#### The task:
Below are some entries. Repeat exactly the lines from the one with "staining of benign" through the one with "(IHC) histopathology image", and only those.

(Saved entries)
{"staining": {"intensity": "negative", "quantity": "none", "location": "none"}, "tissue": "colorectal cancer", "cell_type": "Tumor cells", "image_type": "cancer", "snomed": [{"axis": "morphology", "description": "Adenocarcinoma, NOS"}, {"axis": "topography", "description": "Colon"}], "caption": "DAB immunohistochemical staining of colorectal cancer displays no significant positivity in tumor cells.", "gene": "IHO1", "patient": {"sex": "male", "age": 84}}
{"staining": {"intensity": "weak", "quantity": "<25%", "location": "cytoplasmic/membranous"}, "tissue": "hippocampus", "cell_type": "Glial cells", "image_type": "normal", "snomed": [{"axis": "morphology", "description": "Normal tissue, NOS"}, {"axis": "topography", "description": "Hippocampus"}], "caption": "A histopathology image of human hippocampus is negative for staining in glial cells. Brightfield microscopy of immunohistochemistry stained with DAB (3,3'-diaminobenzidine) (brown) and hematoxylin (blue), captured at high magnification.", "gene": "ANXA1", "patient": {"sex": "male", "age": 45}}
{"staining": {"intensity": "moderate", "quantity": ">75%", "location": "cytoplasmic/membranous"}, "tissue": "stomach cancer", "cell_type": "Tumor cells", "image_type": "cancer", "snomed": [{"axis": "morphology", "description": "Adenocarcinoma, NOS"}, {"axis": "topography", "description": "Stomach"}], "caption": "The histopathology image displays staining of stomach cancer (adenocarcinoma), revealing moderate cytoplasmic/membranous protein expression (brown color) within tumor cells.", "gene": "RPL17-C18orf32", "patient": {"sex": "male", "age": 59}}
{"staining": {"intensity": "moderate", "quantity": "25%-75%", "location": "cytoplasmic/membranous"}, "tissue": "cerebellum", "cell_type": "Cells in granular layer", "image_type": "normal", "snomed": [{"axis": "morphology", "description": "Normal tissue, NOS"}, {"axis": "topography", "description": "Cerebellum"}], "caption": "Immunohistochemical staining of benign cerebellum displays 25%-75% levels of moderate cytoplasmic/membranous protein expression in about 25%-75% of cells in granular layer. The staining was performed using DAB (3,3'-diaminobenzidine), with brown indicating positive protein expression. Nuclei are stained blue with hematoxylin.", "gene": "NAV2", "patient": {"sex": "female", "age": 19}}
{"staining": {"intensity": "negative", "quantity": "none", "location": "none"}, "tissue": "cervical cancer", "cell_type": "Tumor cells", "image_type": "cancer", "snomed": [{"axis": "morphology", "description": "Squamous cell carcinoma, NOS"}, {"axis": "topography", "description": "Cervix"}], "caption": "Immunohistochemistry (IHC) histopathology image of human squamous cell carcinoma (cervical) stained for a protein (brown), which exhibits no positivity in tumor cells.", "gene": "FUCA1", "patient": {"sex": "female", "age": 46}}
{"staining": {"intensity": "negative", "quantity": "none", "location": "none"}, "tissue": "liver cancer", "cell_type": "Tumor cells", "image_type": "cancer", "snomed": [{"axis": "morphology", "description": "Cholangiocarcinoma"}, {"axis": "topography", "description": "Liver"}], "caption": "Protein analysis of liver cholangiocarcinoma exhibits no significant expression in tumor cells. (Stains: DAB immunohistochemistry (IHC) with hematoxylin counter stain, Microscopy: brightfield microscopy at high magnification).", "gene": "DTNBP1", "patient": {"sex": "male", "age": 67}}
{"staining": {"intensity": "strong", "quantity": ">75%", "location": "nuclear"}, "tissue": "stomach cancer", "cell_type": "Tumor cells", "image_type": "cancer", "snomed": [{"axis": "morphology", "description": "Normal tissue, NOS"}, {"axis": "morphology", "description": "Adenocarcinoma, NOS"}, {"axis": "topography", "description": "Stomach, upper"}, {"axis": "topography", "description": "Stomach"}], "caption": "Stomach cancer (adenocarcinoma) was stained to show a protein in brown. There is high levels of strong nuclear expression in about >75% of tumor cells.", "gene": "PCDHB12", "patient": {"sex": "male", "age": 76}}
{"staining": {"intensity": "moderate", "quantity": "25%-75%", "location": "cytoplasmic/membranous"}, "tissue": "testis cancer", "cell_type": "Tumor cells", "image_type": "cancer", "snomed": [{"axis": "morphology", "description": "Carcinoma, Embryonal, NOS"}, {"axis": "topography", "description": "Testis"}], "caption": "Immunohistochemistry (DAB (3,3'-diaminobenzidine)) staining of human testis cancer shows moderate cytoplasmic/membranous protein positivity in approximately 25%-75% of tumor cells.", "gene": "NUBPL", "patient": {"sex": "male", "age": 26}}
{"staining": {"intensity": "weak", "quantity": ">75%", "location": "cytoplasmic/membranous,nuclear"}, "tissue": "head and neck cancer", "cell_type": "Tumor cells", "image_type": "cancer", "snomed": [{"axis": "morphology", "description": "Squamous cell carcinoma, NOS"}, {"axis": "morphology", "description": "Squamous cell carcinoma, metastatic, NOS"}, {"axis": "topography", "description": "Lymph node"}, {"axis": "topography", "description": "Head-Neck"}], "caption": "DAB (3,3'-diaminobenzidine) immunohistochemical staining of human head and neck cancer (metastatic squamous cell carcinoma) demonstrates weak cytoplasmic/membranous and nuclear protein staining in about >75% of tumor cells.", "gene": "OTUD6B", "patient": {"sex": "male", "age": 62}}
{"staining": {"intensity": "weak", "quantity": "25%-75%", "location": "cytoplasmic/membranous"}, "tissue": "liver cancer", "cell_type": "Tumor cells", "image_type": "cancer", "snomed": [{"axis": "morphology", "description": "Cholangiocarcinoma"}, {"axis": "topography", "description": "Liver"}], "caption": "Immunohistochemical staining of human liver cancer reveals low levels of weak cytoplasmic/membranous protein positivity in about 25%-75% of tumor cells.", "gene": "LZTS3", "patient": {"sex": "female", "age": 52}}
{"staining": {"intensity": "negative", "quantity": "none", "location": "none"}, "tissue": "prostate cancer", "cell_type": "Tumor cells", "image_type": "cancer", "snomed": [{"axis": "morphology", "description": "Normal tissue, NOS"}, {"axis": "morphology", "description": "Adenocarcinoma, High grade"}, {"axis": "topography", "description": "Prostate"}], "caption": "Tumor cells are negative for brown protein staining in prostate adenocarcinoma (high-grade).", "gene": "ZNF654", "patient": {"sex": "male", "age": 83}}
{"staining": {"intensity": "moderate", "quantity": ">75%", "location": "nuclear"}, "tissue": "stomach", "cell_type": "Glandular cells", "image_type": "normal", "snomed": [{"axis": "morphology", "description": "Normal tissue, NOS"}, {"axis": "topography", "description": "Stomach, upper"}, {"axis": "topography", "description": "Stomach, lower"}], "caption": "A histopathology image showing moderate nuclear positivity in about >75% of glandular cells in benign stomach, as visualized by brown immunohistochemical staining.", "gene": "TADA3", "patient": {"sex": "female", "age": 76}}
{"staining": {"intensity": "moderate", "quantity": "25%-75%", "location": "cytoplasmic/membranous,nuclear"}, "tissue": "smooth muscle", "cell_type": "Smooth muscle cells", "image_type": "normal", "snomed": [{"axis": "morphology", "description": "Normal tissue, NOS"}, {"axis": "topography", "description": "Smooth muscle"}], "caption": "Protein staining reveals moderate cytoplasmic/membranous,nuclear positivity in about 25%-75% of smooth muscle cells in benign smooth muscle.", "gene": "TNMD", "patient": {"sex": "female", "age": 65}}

#### Written solution:
{"staining": {"intensity": "moderate", "quantity": "25%-75%", "location": "cytoplasmic/membranous"}, "tissue": "cerebellum", "cell_type": "Cells in granular layer", "image_type": "normal", "snomed": [{"axis": "morphology", "description": "Normal tissue, NOS"}, {"axis": "topography", "description": "Cerebellum"}], "caption": "Immunohistochemical staining of benign cerebellum displays 25%-75% levels of moderate cytoplasmic/membranous protein expression in about 25%-75% of cells in granular layer. The staining was performed using DAB (3,3'-diaminobenzidine), with brown indicating positive protein expression. Nuclei are stained blue with hematoxylin.", "gene": "NAV2", "patient": {"sex": "female", "age": 19}}
{"staining": {"intensity": "negative", "quantity": "none", "location": "none"}, "tissue": "cervical cancer", "cell_type": "Tumor cells", "image_type": "cancer", "snomed": [{"axis": "morphology", "description": "Squamous cell carcinoma, NOS"}, {"axis": "topography", "description": "Cervix"}], "caption": "Immunohistochemistry (IHC) histopathology image of human squamous cell carcinoma (cervical) stained for a protein (brown), which exhibits no positivity in tumor cells.", "gene": "FUCA1", "patient": {"sex": "female", "age": 46}}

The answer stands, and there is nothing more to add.